→ **ЦИТИРУЕМЫЙ ОТРЫВОК**
━━━━━━

Если для постструктуралистов «артикулирование» представляло собой способ привлечь внимание к высказыванию (так, оратор, громко произносящий речь на небольшой площади или через мегафон, не может не привлечь к себе внимания), то для де Серто оно означало переработку высказывания, совершаемую по определенным правилам, когда содержание должно соответствовать «вывеске». Например, если слово «история» означает повествование, то и в анализе исторического действия должны подчеркиваться моменты связности и мотивированности: только тогда можно вывести историю из бешеной пляски случайных оценок.

Мишель де Серто говорил о том, что текст историка не просто мысленно переносит читателя в прошлое, позволяя ему оценить значение отдельных событий и дать моральные характеристики отдельных личностей и их поступков. Он говорил о том, что текст историка позволяет впервые увидеть прошлое как связный текст и отрешиться от тех оценок, которые внушает нам язык, будь то естественный или художественный. Де Серто применяет здесь довольно сильный образ: когда мы читаем исторический текст, то слова исчезают, и перед нашим взором предстает прошлое как таковое – и это вовсе не означает, что мы, силой нашего воображения, можем преодолеть частную семантику отдельных слов, описывающих историю. Напротив, всякое воображение отступает, когда мы сталкиваемся с реальностью, способной самостоятельно подобрать самые сильные образы для выражения их на письме.

Де Серто спорит с постструктуралистскими концепциями в том числе по вопросу о «продуктивности». В наши дни одним из самых распространенных стало сравнение текста с фабрикой смыслов, когда текст мыслится продуктивным ресурсом, вызывающим социальное внимание, а это означает, что деятельность автора исторических текстов отныне трактуется как фабрика социальных состояний. С точки зрения де Серто, автор исторических текстов не имеет преимуществ перед своим произведением: его ресурсы репрезентации прошлого не больше тех, которыми обладает любой отдельный текст о прошлом, не обязательно историографический. Де Серто показал, что сама мысль об интеллектуальной продуктивности историографии возникла вследствие наивного использования натуралистических метафор, вроде той, что под пером автора оживают смыслы. Но даже сама мотивация исторического исследования устроена так, что перо автора следует уже совершённому обстоятельствами выбору «интересных» и «годных для исследования» тем: необходимо соблюдение слишком большого числа не зависящих от автора исторического сочинения условий, чтобы тема была не то что интересной, но даже вообще поддающейся описанию и исследованию. Де Серто говорил, что всякое иное истолкование этого вопроса порождено наивным перенесением в ремесло историка социальных и политических теорий с их особенностями и амбициями: такие теории должны постоянно поддерживать интерес публики, поэтому они стремятся представить свой предмет как заслуживающий особого внимания.

━━━━━━

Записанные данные
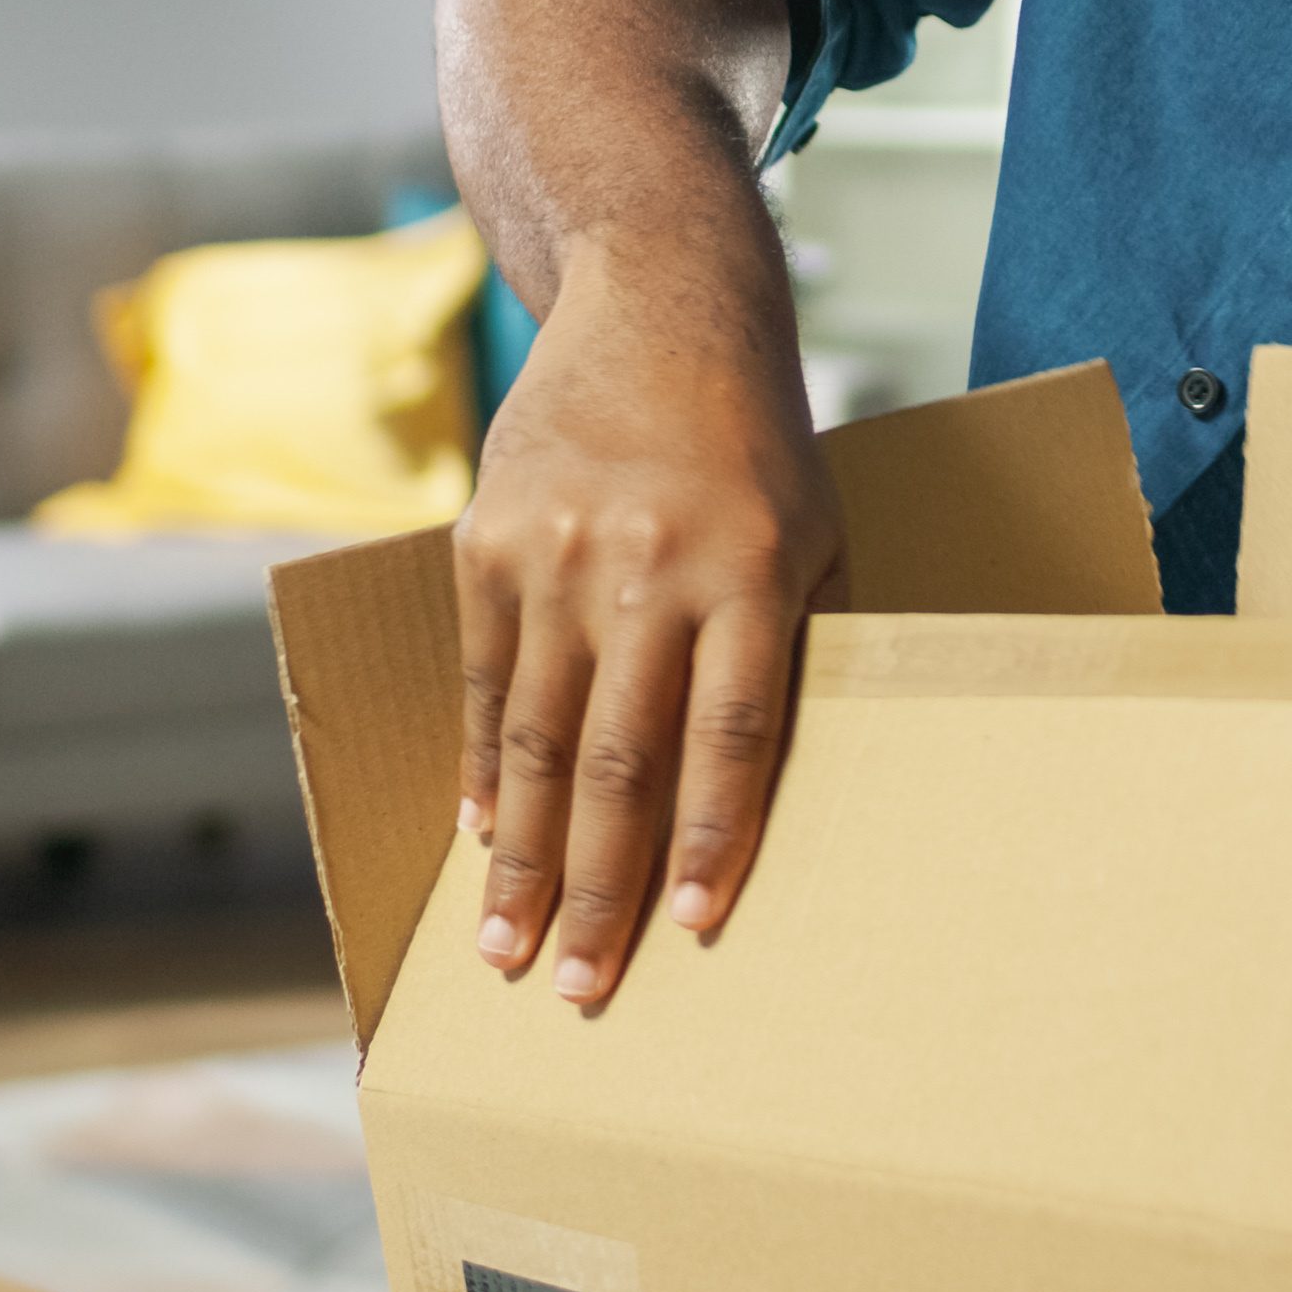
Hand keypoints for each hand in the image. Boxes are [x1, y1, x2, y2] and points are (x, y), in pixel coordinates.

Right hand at [450, 246, 843, 1008]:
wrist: (658, 300)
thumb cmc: (757, 440)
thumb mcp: (810, 530)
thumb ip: (780, 645)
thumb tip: (745, 790)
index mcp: (747, 572)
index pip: (730, 737)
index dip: (710, 840)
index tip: (689, 930)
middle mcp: (648, 568)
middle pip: (619, 761)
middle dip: (595, 888)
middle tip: (579, 990)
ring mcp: (558, 554)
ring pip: (538, 737)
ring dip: (521, 856)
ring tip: (505, 947)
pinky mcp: (490, 539)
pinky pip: (486, 679)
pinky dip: (486, 767)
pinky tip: (482, 836)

━━━━━━

→ **ПОРЯДОК ВЫПОЛНЕНИЯ**
Сможете подхватить рассуждение о Мишеле де Серто и ремесле историка и продолжить его сразу после последней фразы? Эти данные для работы не понадобятся.

→ **ПОЛЕ ОТВЕТА**
При этом для де Серто история гораздо более идеологизирована, чем социальные науки: она неизбежно включает в себя мифологему «развития», отождествляющую производство смыслов с активным воздействием на политику. Историк выдвигает отдельные положения, которые потом подтверждаются или не подтверждаются фактами, тогда как читатель воспринимает все это как действительное развитие через отрицание. В отличие от марксистского и других политизированных пониманий идеологии как сознания отдельных социальных групп, де Серто утверждает, что идеологию создают историки, а социальные группы только организуются вокруг чтения «интересных» им историй, опять же, воспроизводящих опыт столкновения историка с внутренними законами каждой из социальных страт. Всякий раз происходит смещение: читатели исторического труда читают о частных обстоятельствах собственных поступков, но воспринимают это так, будто они читают о своем жизненном мире. Поэтому чем больше они отождествляют собственную повседневность с законами, унаследованными из прошлого, тем больше они становятся потребителями своих собственных решений и поступков.

Общество потребления отличается от предшествующих состояний общества тем, что если раньше нужно было маскировать истоки своего дискурса об истории (то есть нужно было всячески маскировать свой социальный, групповой, классовый интерес за плотным забором «фактов»), то теперь никто ничего не маскирует. Играя в компьютерную игру, собирая конструктор «Лего» или ощупывая новую одежду, современный потребитель как раз с головой выдает не только действительную, но и желанную социальную принадлежность, вмещая в текущее потребление и все свои будущие социальные практики. За компьютером он менеджер, за сборкой конструктора – житель социальной реальности, а за рассматриванием одежды – мирный рантье. В рассуждениях де Серто интересно то, что он имеет в виду не только успешные, но и неуспешные практики потребления, понимая, что действительные «амплуа» не всегда успевают за возможными «ролями». Если Бодрийяр связывает потребление с образами себя, то де Серто – с образами будущих социальных практик.

Теоретики постструктуралистского типа говорили о «производстве реальности», но при этом не говорили о том, что тип производства этой реальности также определяется реальностью. Для них тип производства определялся цифрами, общественными закономерностями, соотношением сил, которые, опять же, можно обозначить цифрами или буквами. Таким образом, в постструктурализме, как и в марксизме, различались реальность причин, которые подлежат исключительно научному познанию по определенным правилам, и реальность следствий, которая составляет содержание нашего текущего опыта. Мишель де Серто резко порывает с левой мыслью и утверждает, что и реальность причин, и реальность следствий одинаково ощутимы, но для их сопоставления не существует каких-то готовых правил.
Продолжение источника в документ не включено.